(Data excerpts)
┌────────
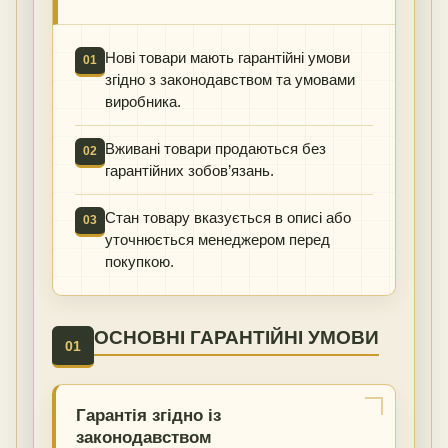
Нові товари мають гарантійні умови
01
згідно з законодавством та умовами
виробника.
Вживані товари продаються без
02
гарантійних зобов’язань.
Стан товару вказується в описі або
03
уточнюється менеджером перед
покупкою.
ОСНОВНІ ГАРАНТІЙНІ УМОВИ
01
Гарантія згідно із
законодавством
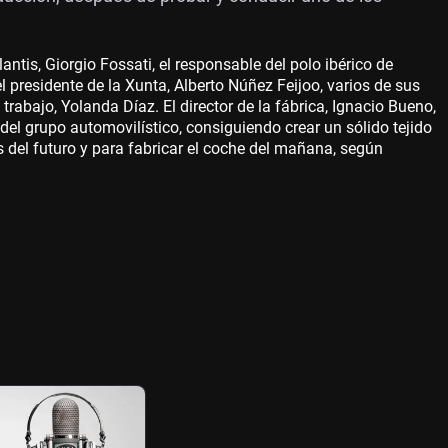
ntis, Giorgio Fossati, el responsable del polo ibérico de
 presidente de la Xunta, Alberto Núñez Feijoo, varios de sus
 trabajo, Yolanda Díaz. El director de la fábrica, Ignacio Bueno,
del grupo automovilístico, consiguiendo crear un sólido tejido
os del futuro y para fabricar el coche del mañana, según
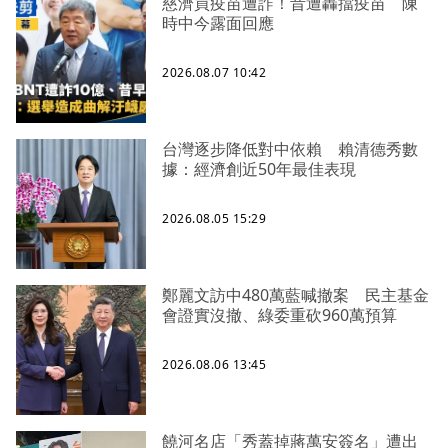
慈濟買疫苗遭詐！昔遭轟擋疫苗 陳
時中今露面回應
2026.08.07 10:42
台灣逐步降低對中依賴 賴清德秀數
據：經濟創近50年最佳表現
2026.08.05 15:29
鄭麗文訪中480萬藍喊撤案 民主基金
會證實沒撤、綠委重砍960萬預算
2026.08.06 13:45
饒河名店「秀蓋掉蔣萬安簽名」遭出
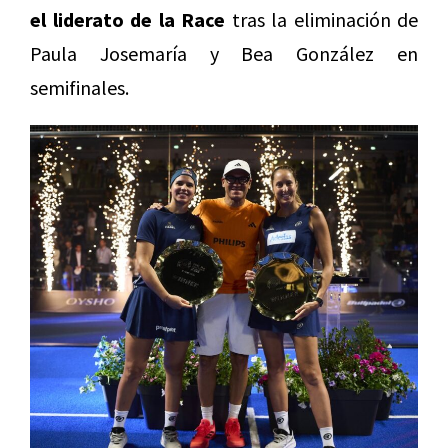
el liderato de la Race
tras la eliminación de
Paula Josemaría y Bea González en
semifinales.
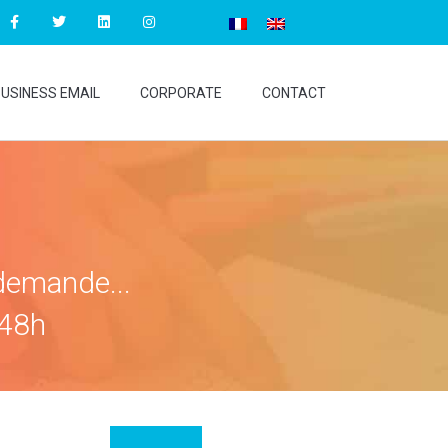
USINESS EMAIL
CORPORATE
CONTACT
demande...
 48h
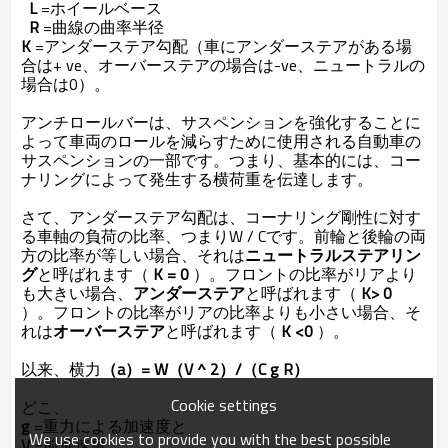
L
=ホイールベース
R
=曲線の曲率半径
K
=アンダーステア勾配（車にアンダーステアがある場
合は+ ve、オーバーステアの場合は-ve、ニュートラルの
場合は0）。
アンチロールバーは、サスペンションを強化することに
よって車両のロールを減らすために使用される自動車の
サスペンションの一部です。つまり、基本的には、コー
ナリングによって発生する横荷重を伝達します。
さて、アンダーステア勾配は、コーナリング剛性に対す
る車軸の負荷の比率、つまりW / Cです。前輪と後輪の両
方の比率が等しい場合、それは
ニュートラルステアリン
グ
と呼ばれます（
K = 0
）。フロントの比率がリアより
も大きい場合、
アンダーステア
と呼ばれます（
K> 0
）。フロントの比率がリアの比率よりも小さい場合、そ
れは
オーバーステア
と呼ばれます（
K <0
）。
以来、横力
（a）= W（V ^ 2）/（C g R）
Cookie settings
どこ、
g
=重力による加速度と
We use cookies to provide you with the best possible
V
=前進速度、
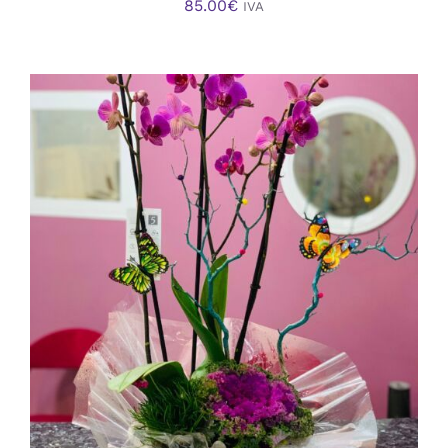
85.00
€
IVA
AÑADIR AL CARRITO
/
DETALLES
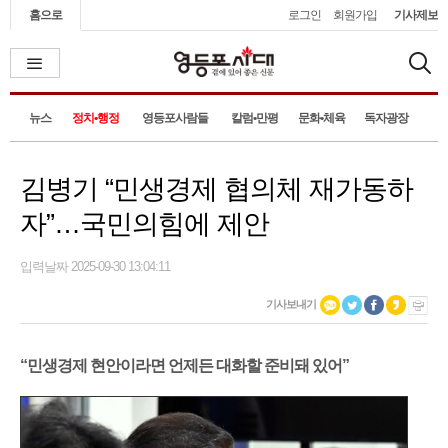
홈으로
로그인
회원가입
기사제보
뉴스
정치•행정
영등포사람들
칼럼•만평
문화•체육
독자광장
김병기 “민생경제 협의체 재가동하
자”…국민의힘에 제안
입력날짜 2025-09-30 13:04:11
기사보내기
“민생경제 현안이라면 언제든 대화할 준비돼 있어”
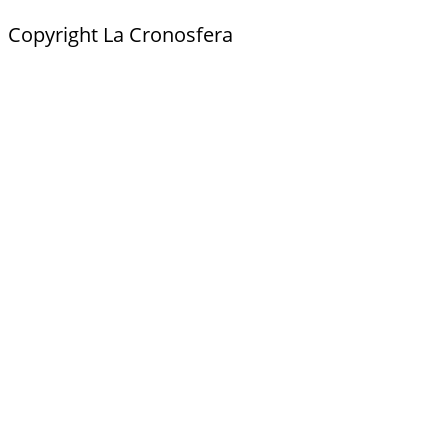
Copyright La Cronosfera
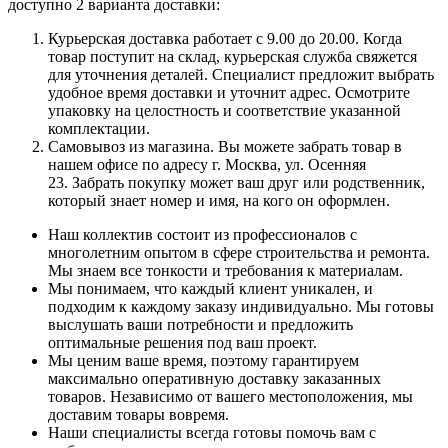
доступно 2 варианта доставки:
Курьерская доставка работает с 9.00 до 20.00. Когда
товар поступит на склад, курьерская служба свяжется
для уточнения деталей. Специалист предложит выбрать
удобное время доставки и уточнит адрес. Осмотрите
упаковку на целостность и соответствие указанной
комплектации.
Самовывоз из магазина. Вы можете забрать товар в
нашем офисе по адресу г. Москва, ул. Осенняя
23. Забрать покупку может ваш друг или родственник,
который знает номер и имя, на кого он оформлен.
Наш коллектив состоит из профессионалов с
многолетним опытом в сфере строительства и ремонта.
Мы знаем все тонкости и требования к материалам.
Мы понимаем, что каждый клиент уникален, и
подходим к каждому заказу индивидуально. Мы готовы
выслушать ваши потребности и предложить
оптимальные решения под ваш проект.
Мы ценим ваше время, поэтому гарантируем
максимально оперативную доставку заказанных
товаров. Независимо от вашего местоположения, мы
доставим товары вовремя.
Наши специалисты всегда готовы помочь вам с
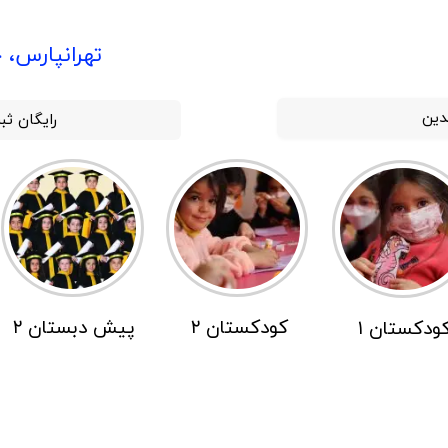
​تهرانپارس، چ
لدین
رایگان ثب
کودکستان ۲
پیش دبستان ۲
ودکستان ۱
└────────
### TASK DETAILS
Only the number is needed here: how many lines in the data contain "згідно"?

### ANSWER SPACE
2